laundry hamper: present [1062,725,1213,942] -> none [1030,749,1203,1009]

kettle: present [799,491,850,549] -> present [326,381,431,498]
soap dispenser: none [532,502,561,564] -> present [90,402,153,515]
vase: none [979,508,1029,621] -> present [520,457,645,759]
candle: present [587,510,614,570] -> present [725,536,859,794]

◇ ◇ ◇ ◇ ◇

REQUEST —
Keep the wording exact. Give all of the records again.

TASK OUTPUT —
laundry hamper: present [1062,725,1213,942] -> none [1030,749,1203,1009]

kettle: present [799,491,850,549] -> present [326,381,431,498]
soap dispenser: none [532,502,561,564] -> present [90,402,153,515]
vase: none [979,508,1029,621] -> present [520,457,645,759]
candle: present [587,510,614,570] -> present [725,536,859,794]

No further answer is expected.